## TASK GOAL
According to the text below on Chicago's Loop movie theaters, by what year were all eleven venues gone?

## TEXT SHOWN
Chicago’s Loop was once a lively area of movie theaters, the second most important cinema market in the country from the 1920s through the 1970s. By 1990, all eleven venues were gone. Film historian and Aurora University professor Gerald R. Butters has written a thoroughly researched and absorbing book, “From Sweetback to Superfly: Race and Film Audiences in Chicago’s Loop,” examining the clash of community, entertainment and business interests in Chicago.
When Butters moved here from Kansas in 1999, he noticed the absence of theaters and heard that some suburban dwellers refused to go to the Loop. “I wanted to figure out why those theaters no longer existed. I had no idea that it had anything to do with race,” he said.
A quote from Myrna Lovejoy highlights the segregation of the time: “For whatever reason, I did not feel the world was mine.” Chicago’s Loop was considered a “white space” until the late 1970s. After Martin Luther King, Jr.’s assassination, black patrons flocked to the area to watch black-themed movies, which were an important vehicle for consciousness-raising at the end of the civil rights era. As the area became a “black space,” the white mainstream media fanned a perception that the Loop was dangerous and full of black criminals. The cinemas were razed. Their disappearance was significant, because the city was a crucial market for Hollywood. “Distributors knew you could make or break a movie in Chicago,” said Butters. What happened here proved to be part of a larger pattern. “The decay of the urban centers, the growing number of African-American people who lived in the inner city and the decision by corporate interests to pull out of that market in terms of movie theaters—it simultaneously happened in many places,” he explained.

## DATASET EXTRACT
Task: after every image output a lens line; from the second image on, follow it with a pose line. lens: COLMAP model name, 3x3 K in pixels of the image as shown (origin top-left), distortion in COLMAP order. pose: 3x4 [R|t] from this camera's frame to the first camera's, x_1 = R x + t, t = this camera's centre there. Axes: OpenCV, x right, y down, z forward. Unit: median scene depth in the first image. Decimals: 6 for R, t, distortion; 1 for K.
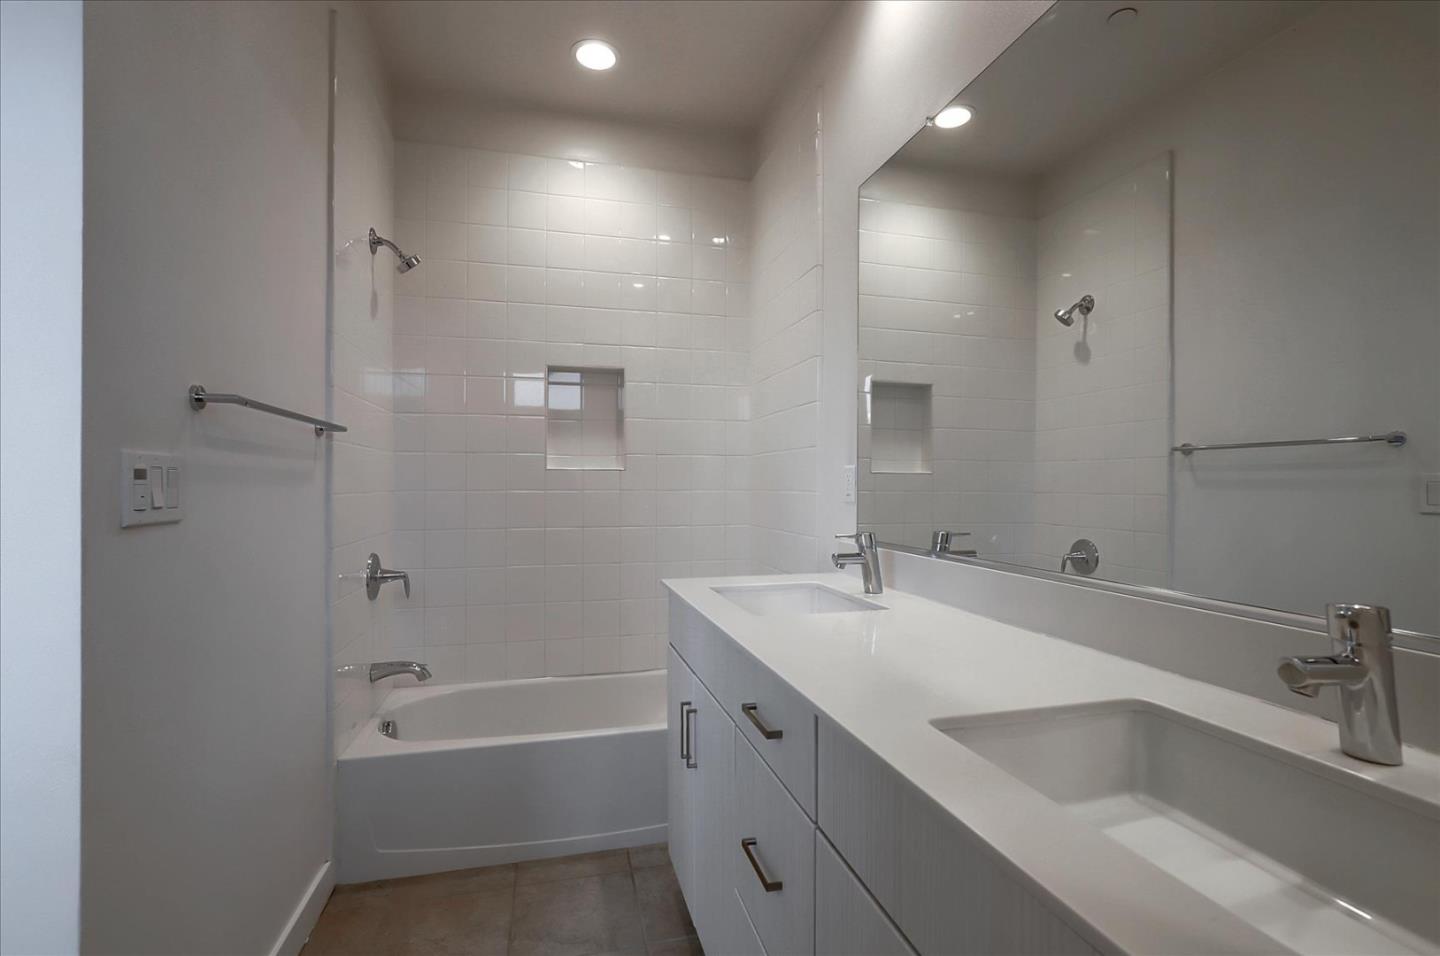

## TASK RESULT
1990